Este martes, el secretario de Estado de Sanidad, Javier Padilla ha realizado una reflexión en la que ha sostenido que el gasto en los medicamentos críticos también forma parte de la inversión en Defensa: «Hay que comprender que Defensa no es solo el gasto militar, también es el gasto de medicamentos críticos o en elementos materiales como los elementos de protección individual o los respiradores».
Padilla, en una entrevista concedida a la Cadena Ser, ha puesto en valor esa inversión en medicamentos críticos, así como la figura de una reserva estratégica: «Ahora que estamos hablando tanto del gasto en Defensa y de este contexto belicoso, es fácil comprender que hay cierta información relacionada con proveedores, material o cadenas de suministros, que forma parte que del conjunto de nuestra seguridad y nuestra defensa».
«Con la reserva estratégica también hay que tener una cosa muy clara y es que esto supone pagar por unos productos que puede ser que no vayamos a utilizar nunca. Sin embargo, asumimos los costes por si acaso sucede otra epidemia y tener el material suficiente sin tener que acudir a las cadenas de comercio internacional con sus tiempos de espera, qué es lo que pasó durante la COVID-19», ha indicado Padilla, quien también ha asegurado que «si viniese otra pandemia, tendríamos materiales suficientes para poder sobrellevarla gracias a la reserva estratégica que hemos ido dotando de materiales como mascarillas o respiradores. Hay una reserva en cada CCAA y otra a nivel nacional«.
Movimiento en bloque
Esta conclusión viene precedida del movimiento de once países de la Unión Europea, entre los que se encuentra España, que han pedido a la Comisión Europea que incluya los medicamentos críticos en el marco de financiación de los nuevos fondos que se destinarán a reforzar la defensa comunitaria.
Los ministros de Sanidad de Alemania, Bélgica, República Checa, Chipre, España, Eslovenia, Estonia, Grecia, Letonia, Lituania y Portugal que firman el texto subrayan que «es fácil para actores extranjeros convertir esta dependencia en una vulnerabilidad crítica, una que podría socavar gravemente la seguridad y las capacidades de defensa de Europa».
La misiva de los ministros de Sanidad de estos países subraya que entre el 80% y el 90% de los antibióticos se producen en el continente asiático, principalmente en China, lo que supone una dependencia que derivó en una vulnerabilidad del bloque comunitario durante la pandemia de la COVID-19.
«Si viniese otra pandemia, tendríamos materiales suficientes para poder sobrellevarla gracias a la reserva estratégica»

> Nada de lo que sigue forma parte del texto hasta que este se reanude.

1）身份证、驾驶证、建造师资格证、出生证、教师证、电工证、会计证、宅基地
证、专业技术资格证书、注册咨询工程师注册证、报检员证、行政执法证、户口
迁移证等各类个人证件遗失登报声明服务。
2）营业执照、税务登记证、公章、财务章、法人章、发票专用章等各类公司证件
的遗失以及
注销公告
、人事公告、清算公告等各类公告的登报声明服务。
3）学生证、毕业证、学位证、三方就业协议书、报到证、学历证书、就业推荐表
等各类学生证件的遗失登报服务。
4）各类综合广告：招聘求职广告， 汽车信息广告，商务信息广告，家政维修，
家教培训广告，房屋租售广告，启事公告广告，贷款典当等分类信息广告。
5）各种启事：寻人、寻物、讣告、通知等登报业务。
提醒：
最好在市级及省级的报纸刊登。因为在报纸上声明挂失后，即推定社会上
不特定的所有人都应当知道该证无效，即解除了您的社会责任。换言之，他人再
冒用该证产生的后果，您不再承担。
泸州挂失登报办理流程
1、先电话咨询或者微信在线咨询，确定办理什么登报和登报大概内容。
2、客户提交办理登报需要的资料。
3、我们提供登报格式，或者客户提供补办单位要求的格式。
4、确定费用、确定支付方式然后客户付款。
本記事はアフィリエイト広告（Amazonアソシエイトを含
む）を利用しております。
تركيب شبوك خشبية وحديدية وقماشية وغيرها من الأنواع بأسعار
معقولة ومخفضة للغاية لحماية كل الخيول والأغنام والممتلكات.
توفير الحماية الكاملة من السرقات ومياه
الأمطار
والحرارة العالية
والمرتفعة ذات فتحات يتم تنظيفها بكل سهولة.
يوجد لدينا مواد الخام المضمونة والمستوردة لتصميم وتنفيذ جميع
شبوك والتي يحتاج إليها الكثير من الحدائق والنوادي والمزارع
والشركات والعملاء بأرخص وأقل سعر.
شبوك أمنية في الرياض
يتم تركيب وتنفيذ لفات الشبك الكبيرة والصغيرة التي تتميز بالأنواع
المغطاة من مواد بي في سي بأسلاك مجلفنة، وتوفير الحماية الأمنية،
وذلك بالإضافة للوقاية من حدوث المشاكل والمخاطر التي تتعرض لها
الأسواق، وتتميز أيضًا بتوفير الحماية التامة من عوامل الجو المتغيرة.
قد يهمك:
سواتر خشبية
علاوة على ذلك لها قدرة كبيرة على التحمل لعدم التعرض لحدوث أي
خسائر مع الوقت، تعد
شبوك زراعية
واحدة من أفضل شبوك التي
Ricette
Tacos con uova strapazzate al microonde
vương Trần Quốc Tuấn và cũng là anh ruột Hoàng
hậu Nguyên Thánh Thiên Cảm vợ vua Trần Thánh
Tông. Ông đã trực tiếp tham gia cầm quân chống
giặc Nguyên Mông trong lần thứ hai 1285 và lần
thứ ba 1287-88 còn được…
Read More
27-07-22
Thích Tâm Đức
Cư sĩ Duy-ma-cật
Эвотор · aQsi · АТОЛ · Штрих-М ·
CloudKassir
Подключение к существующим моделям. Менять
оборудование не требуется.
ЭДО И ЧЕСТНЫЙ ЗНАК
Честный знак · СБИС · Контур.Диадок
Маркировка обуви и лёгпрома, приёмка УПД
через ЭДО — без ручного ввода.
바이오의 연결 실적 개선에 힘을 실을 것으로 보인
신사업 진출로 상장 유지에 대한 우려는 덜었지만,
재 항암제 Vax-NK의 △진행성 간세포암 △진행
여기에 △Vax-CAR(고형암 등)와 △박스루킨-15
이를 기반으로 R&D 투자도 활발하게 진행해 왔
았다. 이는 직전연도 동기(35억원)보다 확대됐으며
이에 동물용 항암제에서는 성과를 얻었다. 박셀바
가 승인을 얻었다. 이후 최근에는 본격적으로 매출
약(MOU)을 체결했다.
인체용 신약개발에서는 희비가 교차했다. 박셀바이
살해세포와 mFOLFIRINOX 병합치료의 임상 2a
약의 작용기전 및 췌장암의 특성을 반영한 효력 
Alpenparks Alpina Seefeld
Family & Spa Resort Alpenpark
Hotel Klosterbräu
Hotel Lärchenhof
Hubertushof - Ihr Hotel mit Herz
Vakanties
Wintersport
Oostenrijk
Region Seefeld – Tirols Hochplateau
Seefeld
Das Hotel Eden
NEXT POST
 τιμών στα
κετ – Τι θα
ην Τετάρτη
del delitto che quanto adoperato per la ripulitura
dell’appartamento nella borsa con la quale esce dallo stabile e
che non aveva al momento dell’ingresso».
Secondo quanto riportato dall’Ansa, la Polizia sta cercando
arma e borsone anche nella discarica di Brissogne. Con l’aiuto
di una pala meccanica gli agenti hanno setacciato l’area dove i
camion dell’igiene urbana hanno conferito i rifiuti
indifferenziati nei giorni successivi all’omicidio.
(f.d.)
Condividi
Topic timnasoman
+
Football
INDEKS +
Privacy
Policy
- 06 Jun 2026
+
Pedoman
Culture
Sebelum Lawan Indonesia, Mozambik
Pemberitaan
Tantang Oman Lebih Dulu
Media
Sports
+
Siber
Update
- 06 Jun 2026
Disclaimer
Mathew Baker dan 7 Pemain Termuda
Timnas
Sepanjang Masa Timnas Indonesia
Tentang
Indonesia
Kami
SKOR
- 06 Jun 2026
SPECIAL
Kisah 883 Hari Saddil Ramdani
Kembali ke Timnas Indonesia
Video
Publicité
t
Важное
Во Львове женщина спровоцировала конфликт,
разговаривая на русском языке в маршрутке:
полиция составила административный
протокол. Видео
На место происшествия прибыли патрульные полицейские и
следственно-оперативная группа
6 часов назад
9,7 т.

Esta noticia se dio a conocer a las vísperas de la presentación de la Ley de Medicamentos Críticos ante el Parlamento Europeo, una norma que cogerá forma en los próximos meses y que tiene como objetivo garantizar el suministro de estos fármacos y las materias primas con los que se elaboran en la UE y así reducir la dependencia de Asia o EEUU.
Ley de Medicamentos Críticos
También hoy, la Comisión Europea ha aprobado su propuesta para la futura Ley de Medicamentos Críticos. Según Olivér Várhelyi, comisario de Salud de la UE, esta normativa «vela por la seguridad del abastecimiento y la disponibilidad de medicamentos esenciales o críticos, además de la accesibilidad de otros medicamentos clave donde el mercado no está cubriendo las necesidades».
La nueva normativa pretende facilitar las inversiones para aquellas empresas que creen o aumenten la capacidad de manufactura de medicamentos esenciales dentro de la UE. «Este tipo de proyectos serán de carácter estratégico y eso facilitará su acceso a financiación y trámites legislativos, científicos y reguladores acelerados. También habrá directrices para los Estados miembro, que podrán dar apoyo a ese tipo de proyectos estratégicos”, ha asegurado el comisario de Salud.
Asimismo, según ha expuesto Várhelyi esta ley pretende que «los proveedores tengan que aplicar otros criterios, no solo el precio, en las convocatorias de licitación. Se podrá incluir, por ejemplo, suministradores diversificados o cláusulas contractuales para fijar la fecha de entrega. También se limitará la procedencia de países externos a la UE y se favorecerá a aquellos proveedores que fabriquen buena parte de sus productos críticos dentro de la UE».
El comisario de Salud de la UE también ha apuntado a la posibilidad de utilizar la «demanda agregada«: «Si hay países interesados en pedir apoyo a la Comisión Europea, podrán usar otro tipo de licitaciones, de tipo colaborativo, y facilitar así el acceso a los medicamentos que necesiten, partiendo de la experiencia de medidas de licitación conjunta».
Además, la Comisión Europea «va a procurar reforzar la cooperación existente e intentar cerrar acuerdos internacionales que permitan diversificar las cadenas de suministro para estos medicamentos esenciales”, ha asegurado Várhelyi.